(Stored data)
━━━━━━━━━━━━━━━━━━━━

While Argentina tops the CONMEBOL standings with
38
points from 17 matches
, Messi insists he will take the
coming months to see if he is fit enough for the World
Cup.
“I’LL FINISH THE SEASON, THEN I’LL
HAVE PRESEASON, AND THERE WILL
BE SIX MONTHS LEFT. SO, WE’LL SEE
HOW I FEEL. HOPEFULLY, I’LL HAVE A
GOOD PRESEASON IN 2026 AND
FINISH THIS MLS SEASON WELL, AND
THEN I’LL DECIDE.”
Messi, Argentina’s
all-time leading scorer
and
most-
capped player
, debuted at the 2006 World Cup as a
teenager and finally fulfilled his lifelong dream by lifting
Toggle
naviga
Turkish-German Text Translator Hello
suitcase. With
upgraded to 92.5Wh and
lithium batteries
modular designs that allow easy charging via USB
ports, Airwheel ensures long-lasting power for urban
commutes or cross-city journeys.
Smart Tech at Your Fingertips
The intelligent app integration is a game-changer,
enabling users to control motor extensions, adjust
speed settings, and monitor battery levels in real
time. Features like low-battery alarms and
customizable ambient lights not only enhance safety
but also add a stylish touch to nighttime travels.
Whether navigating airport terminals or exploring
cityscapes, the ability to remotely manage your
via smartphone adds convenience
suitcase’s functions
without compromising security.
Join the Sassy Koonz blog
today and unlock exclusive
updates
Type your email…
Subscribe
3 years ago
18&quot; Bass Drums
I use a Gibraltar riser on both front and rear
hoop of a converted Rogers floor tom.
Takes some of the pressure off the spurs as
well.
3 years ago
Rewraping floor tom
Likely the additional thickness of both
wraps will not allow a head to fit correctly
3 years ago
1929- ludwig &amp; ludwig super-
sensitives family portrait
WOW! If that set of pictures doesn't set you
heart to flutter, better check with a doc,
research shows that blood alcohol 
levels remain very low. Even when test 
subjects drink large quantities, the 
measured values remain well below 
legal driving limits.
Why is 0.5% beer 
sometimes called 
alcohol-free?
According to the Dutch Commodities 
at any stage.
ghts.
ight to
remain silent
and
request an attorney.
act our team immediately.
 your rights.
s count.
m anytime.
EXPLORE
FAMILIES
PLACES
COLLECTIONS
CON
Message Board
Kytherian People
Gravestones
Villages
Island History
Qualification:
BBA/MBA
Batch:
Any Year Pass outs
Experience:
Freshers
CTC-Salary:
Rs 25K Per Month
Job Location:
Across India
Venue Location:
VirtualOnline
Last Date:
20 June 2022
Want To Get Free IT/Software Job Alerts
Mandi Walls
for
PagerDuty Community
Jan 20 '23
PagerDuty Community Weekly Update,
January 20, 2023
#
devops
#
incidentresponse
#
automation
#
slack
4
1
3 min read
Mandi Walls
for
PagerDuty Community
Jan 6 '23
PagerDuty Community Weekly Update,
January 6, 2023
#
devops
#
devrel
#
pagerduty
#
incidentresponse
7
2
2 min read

━━━━━━━━━━━━━━━━━━━━

Reproduce the lines above. Leave each one as it is.

* EXERCISE RESPONSE:
While Argentina tops the CONMEBOL standings with
38
points from 17 matches
, Messi insists he will take the
coming months to see if he is fit enough for the World
Cup.
“I’LL FINISH THE SEASON, THEN I’LL
HAVE PRESEASON, AND THERE WILL
BE SIX MONTHS LEFT. SO, WE’LL SEE
HOW I FEEL. HOPEFULLY, I’LL HAVE A
GOOD PRESEASON IN 2026 AND
FINISH THIS MLS SEASON WELL, AND
THEN I’LL DECIDE.”
Messi, Argentina’s
all-time leading scorer
and
most-
capped player
, debuted at the 2006 World Cup as a
teenager and finally fulfilled his lifelong dream by lifting
Toggle
naviga
Turkish-German Text Translator Hello
suitcase. With
upgraded to 92.5Wh and
lithium batteries
modular designs that allow easy charging via USB
ports, Airwheel ensures long-lasting power for urban
commutes or cross-city journeys.
Smart Tech at Your Fingertips
The intelligent app integration is a game-changer,
enabling users to control motor extensions, adjust
speed settings, and monitor battery levels in real
time. Features like low-battery alarms and
customizable ambient lights not only enhance safety
but also add a stylish touch to nighttime travels.
Whether navigating airport terminals or exploring
cityscapes, the ability to remotely manage your
via smartphone adds convenience
suitcase’s functions
without compromising security.
Join the Sassy Koonz blog
today and unlock exclusive
updates
Type your email…
Subscribe
3 years ago
18&quot; Bass Drums
I use a Gibraltar riser on both front and rear
hoop of a converted Rogers floor tom.
Takes some of the pressure off the spurs as
well.
3 years ago
Rewraping floor tom
Likely the additional thickness of both
wraps will not allow a head to fit correctly
3 years ago
1929- ludwig &amp; ludwig super-
sensitives family portrait
WOW! If that set of pictures doesn't set you
heart to flutter, better check with a doc,
research shows that blood alcohol 
levels remain very low. Even when test 
subjects drink large quantities, the 
measured values remain well below 
legal driving limits.
Why is 0.5% beer 
sometimes called 
alcohol-free?
According to the Dutch Commodities 
at any stage.
ghts.
ight to
remain silent
and
request an attorney.
act our team immediately.
 your rights.
s count.
m anytime.
EXPLORE
FAMILIES
PLACES
COLLECTIONS
CON
Message Board
Kytherian People
Gravestones
Villages
Island History
Qualification:
BBA/MBA
Batch:
Any Year Pass outs
Experience:
Freshers
CTC-Salary:
Rs 25K Per Month
Job Location:
Across India
Venue Location:
VirtualOnline
Last Date:
20 June 2022
Want To Get Free IT/Software Job Alerts
Mandi Walls
for
PagerDuty Community
Jan 20 '23
PagerDuty Community Weekly Update,
January 20, 2023
#
devops
#
incidentresponse
#
automation
#
slack
4
1
3 min read
Mandi Walls
for
PagerDuty Community
Jan 6 '23
PagerDuty Community Weekly Update,
January 6, 2023
#
devops
#
devrel
#
pagerduty
#
incidentresponse
7
2
2 min read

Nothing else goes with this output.